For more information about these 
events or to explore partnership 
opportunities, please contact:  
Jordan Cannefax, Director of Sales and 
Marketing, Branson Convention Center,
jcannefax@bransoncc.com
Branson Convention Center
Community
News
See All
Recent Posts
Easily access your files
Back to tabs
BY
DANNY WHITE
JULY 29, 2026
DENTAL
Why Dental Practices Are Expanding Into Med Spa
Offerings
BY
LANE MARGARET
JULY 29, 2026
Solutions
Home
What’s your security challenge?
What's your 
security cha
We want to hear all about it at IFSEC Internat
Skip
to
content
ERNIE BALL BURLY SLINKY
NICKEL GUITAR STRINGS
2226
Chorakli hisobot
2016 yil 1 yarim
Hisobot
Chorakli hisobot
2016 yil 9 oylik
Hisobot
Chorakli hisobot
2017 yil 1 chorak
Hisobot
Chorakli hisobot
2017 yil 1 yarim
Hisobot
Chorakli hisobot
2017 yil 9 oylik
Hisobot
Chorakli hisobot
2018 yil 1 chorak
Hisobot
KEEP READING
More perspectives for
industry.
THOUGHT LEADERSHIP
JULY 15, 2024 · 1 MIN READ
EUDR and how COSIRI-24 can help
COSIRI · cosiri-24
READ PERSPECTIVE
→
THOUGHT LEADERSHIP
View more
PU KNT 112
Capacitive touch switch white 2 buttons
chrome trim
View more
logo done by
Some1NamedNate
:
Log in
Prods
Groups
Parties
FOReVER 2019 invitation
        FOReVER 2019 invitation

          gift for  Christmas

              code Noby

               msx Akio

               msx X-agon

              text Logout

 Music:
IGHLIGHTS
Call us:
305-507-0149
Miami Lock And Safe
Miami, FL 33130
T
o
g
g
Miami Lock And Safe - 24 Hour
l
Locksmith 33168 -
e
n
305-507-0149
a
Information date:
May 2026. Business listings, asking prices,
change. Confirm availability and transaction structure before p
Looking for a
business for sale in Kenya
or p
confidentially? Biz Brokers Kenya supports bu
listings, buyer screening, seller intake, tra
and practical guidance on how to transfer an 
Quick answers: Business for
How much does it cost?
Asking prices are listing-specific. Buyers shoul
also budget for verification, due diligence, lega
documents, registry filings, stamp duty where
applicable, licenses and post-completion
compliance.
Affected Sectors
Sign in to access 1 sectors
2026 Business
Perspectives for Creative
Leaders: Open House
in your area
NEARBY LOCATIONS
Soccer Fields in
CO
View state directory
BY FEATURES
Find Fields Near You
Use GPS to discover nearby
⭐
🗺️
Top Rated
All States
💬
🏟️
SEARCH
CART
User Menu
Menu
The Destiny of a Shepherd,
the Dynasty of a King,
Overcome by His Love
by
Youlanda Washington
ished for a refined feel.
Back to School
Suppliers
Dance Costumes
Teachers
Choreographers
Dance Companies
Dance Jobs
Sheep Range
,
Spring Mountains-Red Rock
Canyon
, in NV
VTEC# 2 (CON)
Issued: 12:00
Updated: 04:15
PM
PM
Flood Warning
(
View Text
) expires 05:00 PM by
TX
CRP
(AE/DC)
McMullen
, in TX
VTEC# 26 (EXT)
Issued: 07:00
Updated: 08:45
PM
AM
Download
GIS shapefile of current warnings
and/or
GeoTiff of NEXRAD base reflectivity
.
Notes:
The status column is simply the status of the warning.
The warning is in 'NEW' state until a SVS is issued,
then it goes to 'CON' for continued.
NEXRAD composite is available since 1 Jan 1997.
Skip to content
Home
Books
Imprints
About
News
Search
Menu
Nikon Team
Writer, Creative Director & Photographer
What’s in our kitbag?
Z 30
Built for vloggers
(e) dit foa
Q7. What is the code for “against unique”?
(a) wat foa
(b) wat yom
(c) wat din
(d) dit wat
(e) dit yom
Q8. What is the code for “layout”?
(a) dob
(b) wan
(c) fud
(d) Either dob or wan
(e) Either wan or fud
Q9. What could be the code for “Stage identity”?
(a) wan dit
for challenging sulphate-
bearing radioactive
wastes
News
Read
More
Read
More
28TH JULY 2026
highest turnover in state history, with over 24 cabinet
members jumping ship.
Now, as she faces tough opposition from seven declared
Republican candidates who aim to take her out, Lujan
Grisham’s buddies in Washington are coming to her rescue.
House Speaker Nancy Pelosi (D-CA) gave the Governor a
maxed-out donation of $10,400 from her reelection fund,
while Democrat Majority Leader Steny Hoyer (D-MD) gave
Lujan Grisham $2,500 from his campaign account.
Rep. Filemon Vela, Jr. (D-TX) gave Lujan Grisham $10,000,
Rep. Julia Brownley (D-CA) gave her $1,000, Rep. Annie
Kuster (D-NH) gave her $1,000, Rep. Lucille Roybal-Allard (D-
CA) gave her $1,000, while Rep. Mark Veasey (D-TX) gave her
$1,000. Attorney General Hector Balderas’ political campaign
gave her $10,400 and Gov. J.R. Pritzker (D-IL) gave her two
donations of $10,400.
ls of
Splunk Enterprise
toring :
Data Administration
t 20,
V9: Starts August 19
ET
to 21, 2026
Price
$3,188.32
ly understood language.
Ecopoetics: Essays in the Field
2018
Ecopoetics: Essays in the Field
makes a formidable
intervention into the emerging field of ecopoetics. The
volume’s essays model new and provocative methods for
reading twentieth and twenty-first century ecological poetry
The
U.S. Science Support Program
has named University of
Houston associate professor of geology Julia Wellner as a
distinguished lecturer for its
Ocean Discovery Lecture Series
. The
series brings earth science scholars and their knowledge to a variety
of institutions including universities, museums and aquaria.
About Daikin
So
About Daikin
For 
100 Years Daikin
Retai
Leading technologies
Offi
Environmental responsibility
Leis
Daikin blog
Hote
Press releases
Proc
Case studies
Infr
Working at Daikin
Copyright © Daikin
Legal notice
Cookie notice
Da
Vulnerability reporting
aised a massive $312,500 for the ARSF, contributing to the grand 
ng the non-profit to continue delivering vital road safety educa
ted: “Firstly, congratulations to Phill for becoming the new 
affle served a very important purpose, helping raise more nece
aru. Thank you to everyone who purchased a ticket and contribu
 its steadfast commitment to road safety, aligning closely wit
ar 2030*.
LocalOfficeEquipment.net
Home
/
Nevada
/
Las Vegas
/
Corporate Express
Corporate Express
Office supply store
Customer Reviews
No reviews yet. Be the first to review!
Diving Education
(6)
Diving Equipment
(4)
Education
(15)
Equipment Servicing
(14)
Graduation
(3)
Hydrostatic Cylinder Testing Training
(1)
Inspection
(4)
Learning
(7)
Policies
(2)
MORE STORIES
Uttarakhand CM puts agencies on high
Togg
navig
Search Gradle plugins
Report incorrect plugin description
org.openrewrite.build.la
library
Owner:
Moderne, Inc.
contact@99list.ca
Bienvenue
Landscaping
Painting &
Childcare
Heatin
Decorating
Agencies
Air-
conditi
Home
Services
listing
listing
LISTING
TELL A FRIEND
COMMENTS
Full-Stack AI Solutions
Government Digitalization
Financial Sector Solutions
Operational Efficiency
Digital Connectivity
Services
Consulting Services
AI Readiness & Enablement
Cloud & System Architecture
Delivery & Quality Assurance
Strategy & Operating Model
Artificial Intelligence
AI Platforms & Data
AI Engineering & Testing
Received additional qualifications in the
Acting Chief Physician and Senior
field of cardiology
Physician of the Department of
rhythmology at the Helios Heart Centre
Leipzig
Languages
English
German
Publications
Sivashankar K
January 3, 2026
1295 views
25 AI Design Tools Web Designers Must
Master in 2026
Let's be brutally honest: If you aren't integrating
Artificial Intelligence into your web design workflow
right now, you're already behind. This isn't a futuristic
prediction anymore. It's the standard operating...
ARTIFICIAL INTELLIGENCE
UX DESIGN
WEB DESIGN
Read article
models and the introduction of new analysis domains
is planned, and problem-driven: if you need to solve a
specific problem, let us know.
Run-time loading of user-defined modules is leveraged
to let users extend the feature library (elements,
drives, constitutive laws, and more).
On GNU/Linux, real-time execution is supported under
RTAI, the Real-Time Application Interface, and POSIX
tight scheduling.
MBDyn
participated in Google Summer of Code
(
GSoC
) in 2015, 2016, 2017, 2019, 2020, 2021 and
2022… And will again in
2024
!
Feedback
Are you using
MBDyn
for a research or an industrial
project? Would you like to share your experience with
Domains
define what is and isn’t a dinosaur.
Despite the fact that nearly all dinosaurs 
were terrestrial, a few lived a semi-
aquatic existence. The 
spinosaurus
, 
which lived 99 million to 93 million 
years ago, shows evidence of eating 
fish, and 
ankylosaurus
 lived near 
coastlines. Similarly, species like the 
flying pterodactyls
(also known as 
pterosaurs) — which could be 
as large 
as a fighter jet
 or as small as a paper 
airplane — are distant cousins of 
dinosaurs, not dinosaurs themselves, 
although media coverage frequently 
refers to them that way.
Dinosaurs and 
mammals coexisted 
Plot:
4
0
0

= = = =

▶ Instruction
The lines above starting at the one that contains "members jumping ship." and ending at the one that contains "maxed-out donation of" must be transcribed exactly, and no other lines may appear.

▶ Written answer
members jumping ship.
Now, as she faces tough opposition from seven declared
Republican candidates who aim to take her out, Lujan
Grisham’s buddies in Washington are coming to her rescue.
House Speaker Nancy Pelosi (D-CA) gave the Governor a
maxed-out donation of $10,400 from her reelection fund,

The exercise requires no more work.